» **DIRECTIONS**
"table_cell [117, 1454, 1095, 1629]" appears in one line of the records below. Output that line and each one after it, exactly, through the last line.

» **INFORMATION**
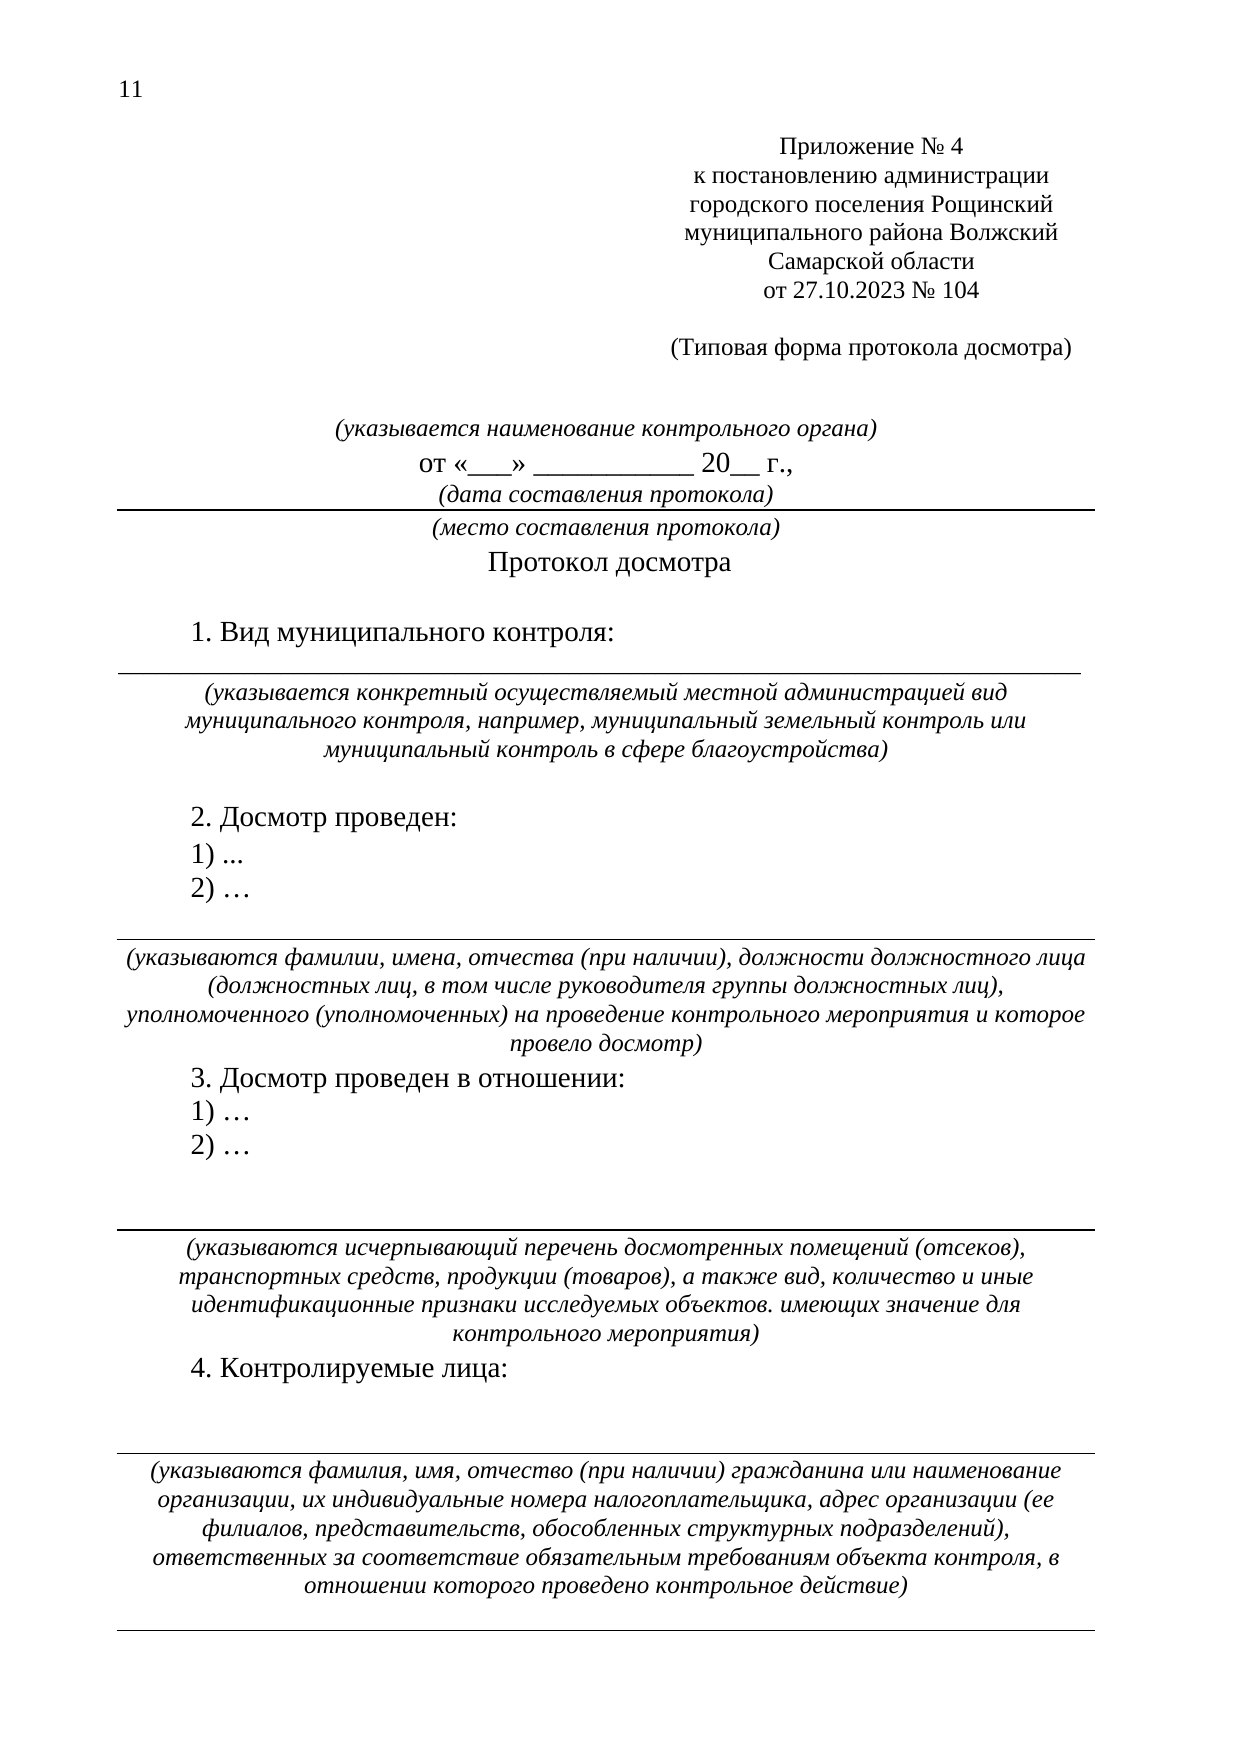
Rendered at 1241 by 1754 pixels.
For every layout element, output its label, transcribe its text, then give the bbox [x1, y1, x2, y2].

text Приложение № 4 [591, 131, 1152, 160]
table_cell (указывается наименование контрольного органа) [117, 410, 1095, 444]
table_cell (указываются фамилии, имена, отчества (при наличии), должности должностного лица (должностных лиц, в том числе руководителя группы должностных лиц), уполномоченного (уполномоченных) на проведение контрольного мероприятия и которое провело досмотр) [117, 940, 1095, 1058]
table_cell (указываются исчерпывающий перечень досмотренных помещений (отсеков), транспортных средств, продукции (товаров), а также вид, количество и иные идентификационные признаки исследуемых объектов. имеющих значение для контрольного мероприятия) [117, 1231, 1095, 1349]
table_cell Протокол досмотра [117, 543, 1095, 613]
table_cell (место составления протокола) [117, 511, 1095, 543]
text Самарской области [591, 246, 1152, 275]
table_cell 1. Вид муниципального контроля: _____________________________________________________________________________ (указывается конкретный осуществляемый местной администрацией вид муниципального контроля, например, муниципальный земельный контроль или муниципальный контроль в сфере благоустройства) [117, 613, 1095, 798]
text муниципального района Волжский [591, 217, 1152, 246]
table_cell от «___» ___________ 20__ г., (дата составления протокола) [117, 444, 1095, 509]
text к постановлению администрации [591, 160, 1152, 189]
text от 27.10.2023 № 104 [591, 275, 1152, 304]
table_cell 4. Контролируемые лица: [117, 1349, 1095, 1452]
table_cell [117, 1454, 1095, 1629]
table_cell 3. Досмотр проведен в отношении: 1) … 2) … [117, 1058, 1095, 1229]
table_cell 1) ... 2) … [117, 835, 1095, 938]
text (Типовая форма протокола досмотра) [591, 332, 1152, 361]
text городского поселения Рощинский [591, 189, 1152, 217]
table_cell 2. Досмотр проведен: [117, 798, 1095, 835]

» **TASK OUTPUT**
table_cell [117, 1454, 1095, 1629]
table_cell 3. Досмотр проведен в отношении: 1) … 2) … [117, 1058, 1095, 1229]
table_cell 1) ... 2) … [117, 835, 1095, 938]
text (Типовая форма протокола досмотра) [591, 332, 1152, 361]
text городского поселения Рощинский [591, 189, 1152, 217]
table_cell 2. Досмотр проведен: [117, 798, 1095, 835]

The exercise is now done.